Correct that. Not falling. I’d already fallen into that scary phase of relationship newness, where being unsure, petrified, and humming with renewed excitement wrapped itself around blind hope.
I nodded, putting an inch of breathing space between us, though Adam didn’t let me separate that far. I was at work after all. I needed to keep public displays of affection to a respectable limit, though my body was craving every ounce of his attention.
Adam didn’t give a shit. He leaned down, cupped my face, and kissed me anyway. Even though he had never met Randy before, he made sure whoever he was got the message. I felt woozy.
“He’s still standing there. You going to introduce me?” Adam muttered privately.
I wished Randy would just disappear into thin air but much to my chagrin, he was still behind me, appearing quite nonplussed, I might add.
Whatever.
I waved a hand between them, tryi
ng not to make the side-by-side comparison, although my loyalties and attraction to Adam were unquestionable. “Adam, this is Doctor Randy Mason. Randy, Detective Adam Trent.”

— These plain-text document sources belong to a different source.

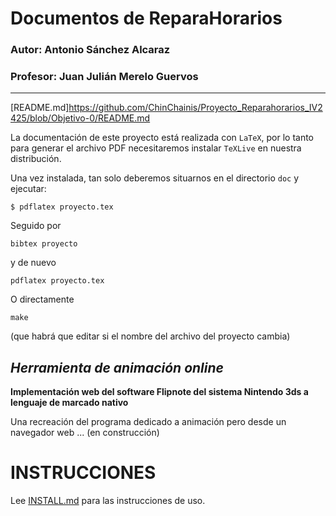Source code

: # Documentos de ReparaHorarios

### Autor: Antonio Sánchez Alcaraz
### Profesor: Juan Julián Merelo Guervos
___



[README.md]https://github.com/ChinChainis/Proyecto_Reparahorarios_IV2425/blob/Objetivo-0/README.md

La documentación de este proyecto está realizada con `LaTeX`, por lo
tanto para generar el archivo PDF necesitaremos instalar `TeXLive` en
nuestra distribución.

Una vez instalada, tan solo deberemos situarnos en el directorio `doc` y ejecutar:

`
$ pdflatex proyecto.tex
`

Seguido por

    bibtex proyecto
    
y de nuevo

    pdflatex proyecto.tex

O directamente

    make
    
(que habrá que editar si el nombre del archivo del proyecto cambia)


## *Herramienta de animación online*

**Implementación web del software Flipnote del sistema Nintendo 3ds a lenguaje de marcado nativo**

Una recreación del programa dedicado a animación pero desde un navegador web ... (en construcción)


# INSTRUCCIONES

Lee [INSTALL.md](INSTALL.md) para las instrucciones de uso.






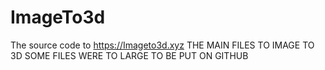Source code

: # ImageTo3d
The source code to https://Imageto3d.xyz
THE MAIN FILES TO IMAGE TO 3D 
SOME FILES WERE TO LARGE TO BE PUT ON GITHUB
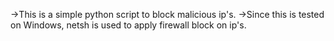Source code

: ->This is a simple python script to block malicious ip's.
->Since this is tested on Windows, netsh is used to apply firewall block on ip's.
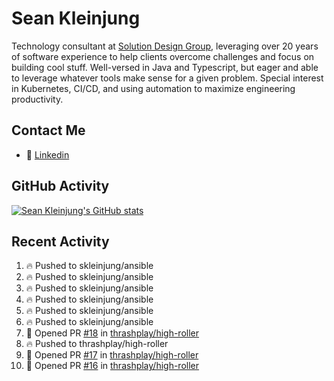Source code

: # Sean Kleinjung

Technology consultant at [Solution Design Group](https://solutiondesign.com/), leveraging over 20 years of software experience to help clients overcome challenges and focus on building cool stuff. Well-versed in Java and Typescript, but eager and able to leverage whatever tools make sense for a given problem. Special interest in Kubernetes, CI/CD, and using automation to maximize engineering productivity.

<!--
**skleinjung/skleinjung** is a ✨ _special_ ✨ repository because its `README.md` (this file) appears on your GitHub profile.

Here are some ideas to get you started:

- 🔭 I’m currently working on ...
- 🌱 I’m currently learning ...
- 👯 I’m looking to collaborate on ...
- 🤔 I’m looking for help with ...
- 💬 Ask me about ...
- 📫 How to reach me: ...
- 😄 Pronouns: ...
- ⚡ Fun fact: ...
-->

## Contact Me

<!-- - 💬 [Personal site](https://phatho-folio.now.sh/) -->
- 🔗 [Linkedin](https://www.linkedin.com/in/sean-kleinjung/)
<!-- - 📧 <a href="mailto:hohuuphat22@gmail.com">Email</a> -->

<!-- - 🤐 <a id="raw-url" href="https://nightly.link/DeKal/dekal-cv-v2/workflows/build/main/huuphatho_cv.zip">Latest Resume (.zip)</a>
- 📄 <a id="raw-url" href="https://raw.githubusercontent.com/DeKal/DeKal/master/cv/phathuuho_cv.pdf">Resume (Manually uploaded)</a> -->

## GitHub Activity

[![Sean Kleinjung's GitHub stats](https://github-readme-stats.vercel.app/api?username=skleinjung&show_icons=true&theme=dark&count_private=true)](https://github.com/skleinjung)

## Recent Activity
<!--START_SECTION:activity-->
1. 🔥 Pushed to skleinjung/ansible
2. 🔥 Pushed to skleinjung/ansible
3. 🔥 Pushed to skleinjung/ansible
4. 🔥 Pushed to skleinjung/ansible
5. 🔥 Pushed to skleinjung/ansible
6. 🔥 Pushed to skleinjung/ansible
7. 💪 Opened PR [#18](https://github.com/thrashplay/high-roller/pull/18) in [thrashplay/high-roller](https://github.com/thrashplay/high-roller)
8. 🔥 Pushed to thrashplay/high-roller
9. 💪 Opened PR [#17](https://github.com/thrashplay/high-roller/pull/17) in [thrashplay/high-roller](https://github.com/thrashplay/high-roller)
10. 💪 Opened PR [#16](https://github.com/thrashplay/high-roller/pull/16) in [thrashplay/high-roller](https://github.com/thrashplay/high-roller)
<!--END_SECTION:activity-->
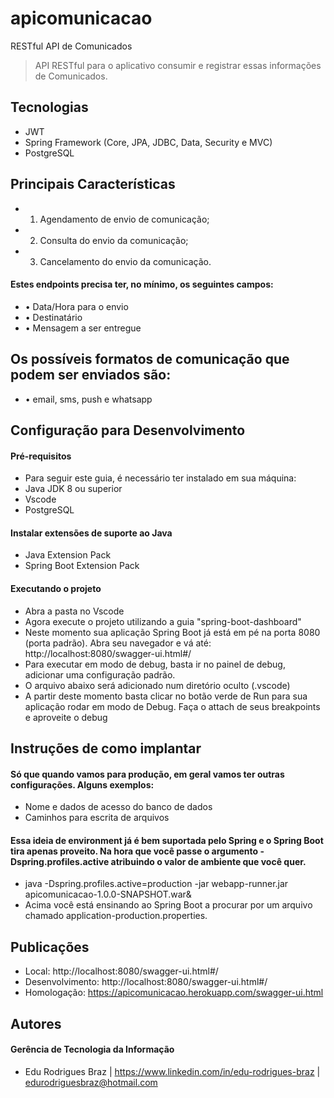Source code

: # apicomunicacao
RESTful API de Comunicados

> API RESTful para o aplicativo consumir e registrar essas informações de Comunicados.
## Tecnologias  
  
* JWT  
* Spring Framework (Core, JPA, JDBC, Data, Security e MVC)  
* PostgreSQL
  
## Principais Características  
* 1. Agendamento de envio de comunicação;
* 2. Consulta do envio da comunicação;
* 3. Cancelamento do envio da comunicação.

#### Estes endpoints precisa ter, no mínimo, os seguintes campos:
* • Data/Hora para o envio
* • Destinatário
* • Mensagem a ser entregue

## Os possíveis formatos de comunicação que podem ser enviados são: 
* • email, sms, push e whatsapp
  
## Configuração para Desenvolvimento  
#### Pré-requisitos
* Para seguir este guia, é necessário ter instalado em sua máquina:
* Java JDK 8 ou superior
* Vscode
* PostgreSQL
#### Instalar extensões de suporte ao Java
* Java Extension Pack
* Spring Boot Extension Pack
#### Executando o projeto
* Abra a pasta no Vscode
* Agora execute o projeto utilizando a guia "spring-boot-dashboard"
* Neste momento sua aplicação Spring Boot já está em pé na porta 8080 (porta padrão). Abra seu navegador e vá até: http://localhost:8080/swagger-ui.html#/
* Para executar em modo de debug, basta ir no painel de debug, adicionar uma configuração padrão.
* O arquivo abaixo será adicionado num diretório oculto (.vscode)
* A partir deste momento basta clicar no botão verde de Run para sua aplicação rodar em modo de Debug. Faça o attach de seus breakpoints e aproveite o debug 

## Instruções de como implantar  
#### Só que quando vamos para produção, em geral vamos ter outras configurações. Alguns exemplos:
* Nome e dados de acesso do banco de dados
* Caminhos para escrita de arquivos

#### Essa ideia de environment já é bem suportada pelo Spring e o Spring Boot tira apenas proveito. Na hora que você passe o argumento -Dspring.profiles.active atribuindo o valor de ambiente que você quer.
* java -Dspring.profiles.active=production -jar webapp-runner.jar apicomunicacao-1.0.0-SNAPSHOT.war& 
* Acima você está ensinando ao Spring Boot a procurar por um arquivo chamado application-production.properties.
  
## Publicações
* Local: http://localhost:8080/swagger-ui.html#/
* Desenvolvimento: http://localhost:8080/swagger-ui.html#/
* Homologação: https://apicomunicacao.herokuapp.com/swagger-ui.html


## Autores  
  
#### Gerência de Tecnologia da Informação  
* Edu Rodrigues Braz | https://www.linkedin.com/in/edu-rodrigues-braz  | edurodriguesbraz@hotmail.com
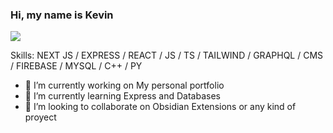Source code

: ### Hi, my name is Kevin
![](https://encrypted-tbn0.gstatic.com/images?q=tbn:ANd9GcSnkPV5eH3TIafD7dw40ucvQ3rh_l_1WEqSmBUZMqsPhikPKCKFrmNUrB5yyH3L-Xv7oXI&usqp=CAU)

Skills:  NEXT JS / EXPRESS / REACT / JS / TS / TAILWIND / GRAPHQL / CMS / FIREBASE / MYSQL / C++ / PY

- 🔭 I’m currently working on My personal portfolio 
- 🌱 I’m currently learning Express and Databases
- 👯 I’m looking to collaborate on Obsidian Extensions or any kind of proyect 
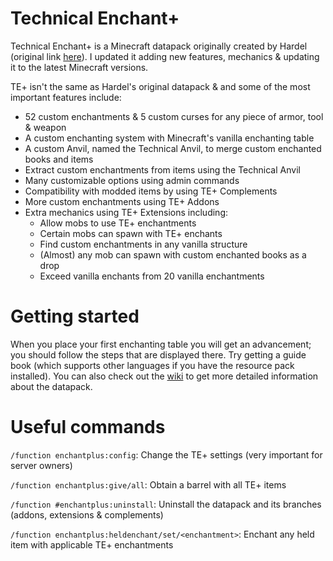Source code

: # Technical Enchant+
Technical Enchant+ is a Minecraft datapack originally created by Hardel (original link [here](https://www.planetminecraft.com/data-pack/enchant-datapack-1-13/)). I updated it adding new features, mechanics & updating it to the latest Minecraft versions.

TE+ isn't the same as Hardel's original datapack & and some of the most important features include:

- 52 custom enchantments & 5 custom curses for any piece of armor, tool & weapon
- A custom enchanting system with Minecraft's vanilla enchanting table
- A custom Anvil,  named the Technical Anvil, to merge custom enchanted books and items
- Extract custom enchantments from items using the Technical Anvil
- Many customizable options using admin commands
- Compatibility with modded items by using TE+ Complements
- More custom enchantments using TE+ Addons
- Extra mechanics using TE+ Extensions including:
    - Allow mobs to use TE+ enchantments
    - Certain mobs can spawn with TE+ enchants
    - Find custom enchantments in any vanilla structure
    - (Almost) any mob can spawn with custom enchanted books as a drop
    - Exceed vanilla enchants from 20 vanilla enchantments


# Getting started
When you place your first enchanting table you will get an advancement; you should follow the steps that are displayed there. Try getting a guide book (which supports other languages if you have the resource pack installed). You can also check out the [wiki](https://github.com/Frektip/Technical-Enchant-Renewed/wiki) to get more detailed information about the datapack.

# Useful commands

`/function enchantplus:config`: Change the TE+ settings (very important for server owners)

`/function enchantplus:give/all`: Obtain a barrel with all TE+ items

`/function #enchantplus:uninstall`: Uninstall the datapack and its branches (addons, extensions & complements)

`/function enchantplus:heldenchant/set/<enchantment>`: Enchant any held item with applicable TE+ enchantments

Adam reached to shake Randy’s hand. His smile turned very predatory. “I ever see you caging my woman in like that again, I won’t be this nice. We clear?”

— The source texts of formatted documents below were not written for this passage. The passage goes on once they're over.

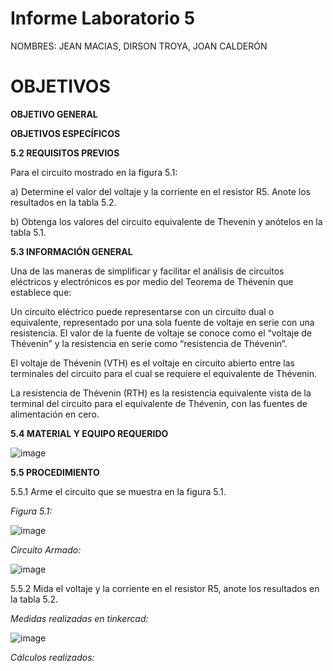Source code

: # Informe Laboratorio 5

NOMBRES: JEAN MACIAS, DIRSON TROYA, JOAN CALDERÓN

# **OBJETIVOS**

**OBJETIVO GENERAL**

**OBJETIVOS ESPECÍFICOS**

**5.2 REQUISITOS PREVIOS**

Para el circuito mostrado en la figura 5.1:

a) Determine el valor del voltaje y la corriente en el resistor R5. Anote los resultados en la tabla 5.2.

b) Obtenga los valores del circuito equivalente de Thevenin y anótelos en la tabla 5.1.

**5.3 INFORMACIÓN GENERAL**

Una de las maneras de simplificar y facilitar el análisis de circuitos eléctricos y
electrónicos es por medio del Teorema de Thévenin que establece que:


Un circuito eléctrico puede representarse con un circuito dual o equivalente,
representado por una sola fuente de voltaje en serie con una resistencia. El valor de la
fuente de voltaje se conoce como el “voltaje de Thévenin” y la resistencia en serie como
“resistencia de Thévenin”.


El voltaje de Thévenin (VTH) es el voltaje en circuito abierto entre las terminales
del circuito para el cual se requiere el equivalente de Thévenin.


La resistencia de Thévenin (RTH) es la resistencia equivalente vista de la terminal
del circuito para el equivalente de Thévenin, con las fuentes de alimentación en cero.

**5.4 MATERIAL Y EQUIPO REQUERIDO**

![image](https://user-images.githubusercontent.com/116774235/210949907-233945bb-e6b8-4b35-ba2f-2fcb2c20f414.png)

**5.5 PROCEDIMIENTO**

5.5.1 Arme el circuito que se muestra en la figura 5.1.

*Figura 5.1:*

![image](https://user-images.githubusercontent.com/116774235/210950221-55b24199-8098-4752-a15e-95b3c81ff8f0.png)

*Circuito Armado:*

![image](https://user-images.githubusercontent.com/116774235/210950456-edd007f6-c3f0-444a-8080-fa6436ae8ece.png)

5.5.2 Mida el voltaje y la corriente en el resistor R5, anote los resultados en la tabla 5.2.

*Medidas realizadas en tinkercad:*

![image](https://user-images.githubusercontent.com/116774235/210950795-b2b7e604-a6f9-444f-8f9d-c0736db6a032.png)

*Cálculos realizados:*

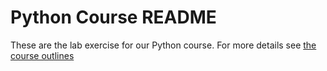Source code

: # Python Course README

These are the lab exercise for our Python course.  For more details see [the course outlines](https://zomalex.co.uk/python-courses/python_course_list.html)
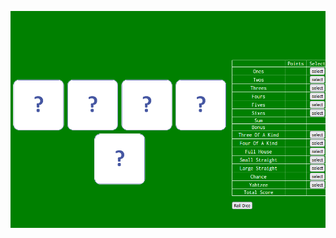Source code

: ﻿![Alt text](https://github.com/Vakishna/yahtzee_coding_assignment/blob/master/images/interface.png?raw=true "Gameplay")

“Your woman?” Randy’s forced smile fell into a deep scowl. He yanked his hand back and shook out his fingers. “Relax. We were just talking.”
Adam was much more astute than that. “Then please, continue.”
Randy cut his eyes to me. “I think we were done. For now.”
Adam’s fingers flexed on my shoulder and then he let go and captured my hand in his. “That’s what I thought. Word of advice? You need to talk to her you can do your talking out there where it doesn’t look like you’re trying to make a move on her. Erin may be forgiving, but I’m not.”
Randy took a step back, stammering. “Yeah, okay. We’ll talk later, Erin.”
Numerous replies to that swirled around my tongue, none of them being anything that could be delivered without screaming. My teeth locked together. “I don’t think that’s necessary. There’s nothing left to be said.” I didn’t wait for him to utter another word. I led Adam in the opposite direction.
“Was that the ex?”
“Yes.”
Adam tugged my hand. “Do I need to be worried?”
“Not in the slightest.”
“Good. Where we headed?”
“Away from him.”
Adam’s deep rumble was sexy. “So you’re positive the vic said ‘Carter Mancuso’?”
“Shh.” I hoped none of the people rushing around us would overhear. The conference room at the end of the hall was vacant. I flicked the light on. “Yes, I’m positive.”
“Where’s the vic now?”
“Patient.”
Adam rolled his eyes.
I pulled him deeper into the conference room. “Look, I don’t want to get into trouble with this. I’ve already told the other detective what my patient said to me. But I didn’t tell him about your case or that I recognized the name.”